We'd all be better off if those amendments had never been written. Regardless of "original intent," it was inevitable that eventually they would have been interpreted as government grants of rights which the government had the authority to impose on states and localities (via federal action against prayers at football games or principals editing obscenities out of student newspapers).
The original seven articles merely created and described a new federal government. The "bill of rights" turned it into a document of political philosophy . . . a philosophy that has done nothing but mischief.
I agree that a future American civil war would be much more like the Spanish Civil War than the American Civil War.
However, I don’t see such a rebellion happening.
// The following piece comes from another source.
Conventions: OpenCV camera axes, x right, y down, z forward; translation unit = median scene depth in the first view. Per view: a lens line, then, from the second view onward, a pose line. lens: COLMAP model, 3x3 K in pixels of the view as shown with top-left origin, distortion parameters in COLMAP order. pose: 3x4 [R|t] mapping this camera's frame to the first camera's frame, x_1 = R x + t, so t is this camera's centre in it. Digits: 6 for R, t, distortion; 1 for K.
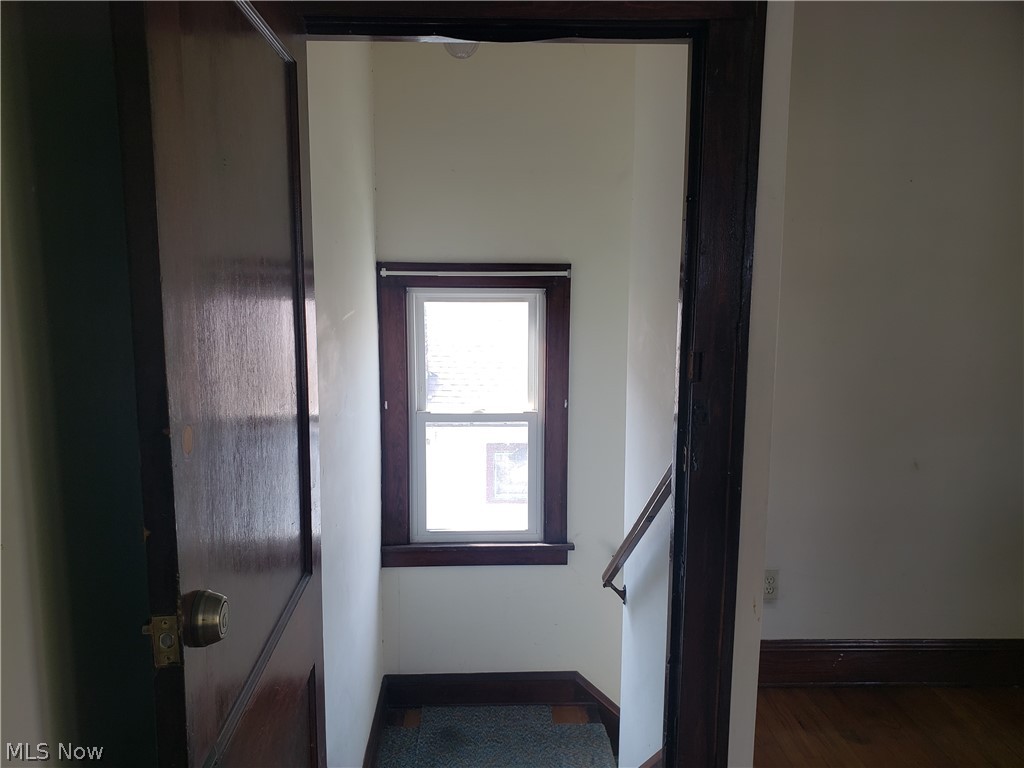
lens RADIAL K [[816.3, 0, 494.7], [0, 816.3, 385.0], [0, 0, 1]] dist [0.066185, -0.004454]
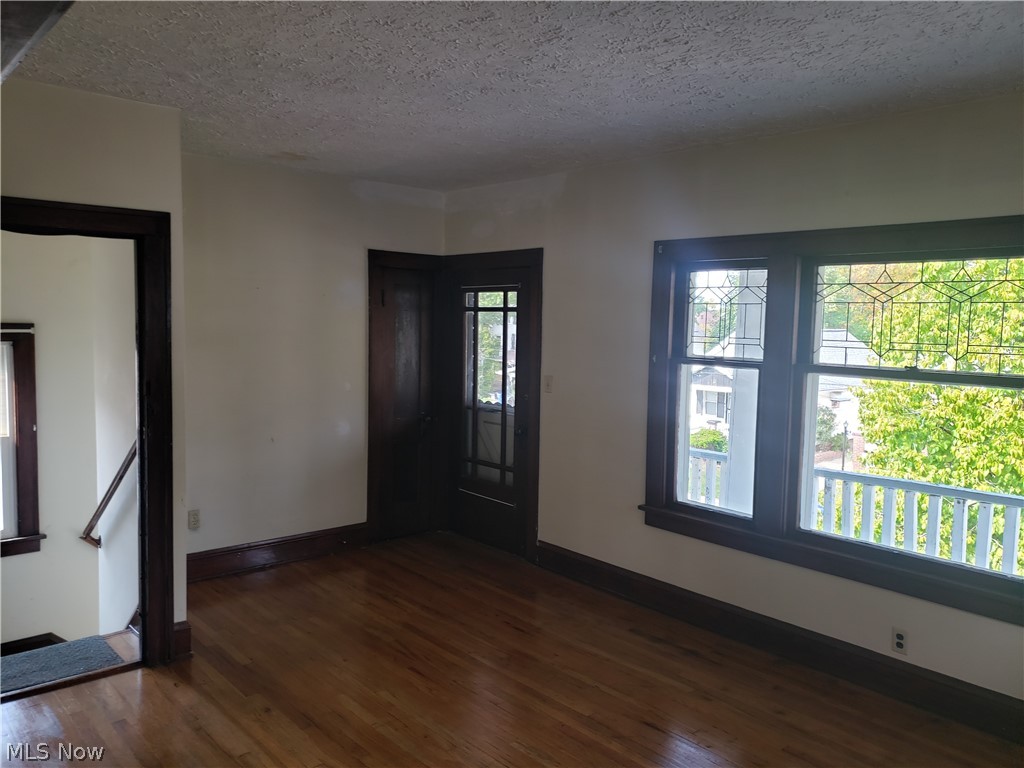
lens RADIAL K [[816.3, 0, 494.7], [0, 816.3, 385.0], [0, 0, 1]] dist [0.066185, -0.004454]
pose [[0.783682, -0.037513, 0.620028, -0.166227], [0.071156, 0.997025, -0.029616, 0.047267], [-0.617073, 0.067328, 0.784020, -0.537793]]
There are too many citizens that would cheer the government’s overreach or be too dumb to know it has happened and see the rebellion as treason. We also are, in general, much more prosperous and softer than Spain was before its civil war, so I can’t see a widespread civil war being fought out by citizens. I guess a coup could possibly happen, but that’s about it.
Really very good points.
There’s some great thinking on FR amid all the “Burn the Witches” screaming sometimes.
Look you think like statist, I get you.
We are different, I believe in a weak Federal Govt.
Afghanistan. 'nuff said.
Think of Ireland, under English/British rule from whenever- you-want-to-start to 1922.
In both cases the country was profoundly changed by the outsiders, and not by the inhabitants or their local culture.
Expect the Chinese to have a similarly profound effect on a Disunited States. One to two centuries from now you will not recognize the ideas and culture as American.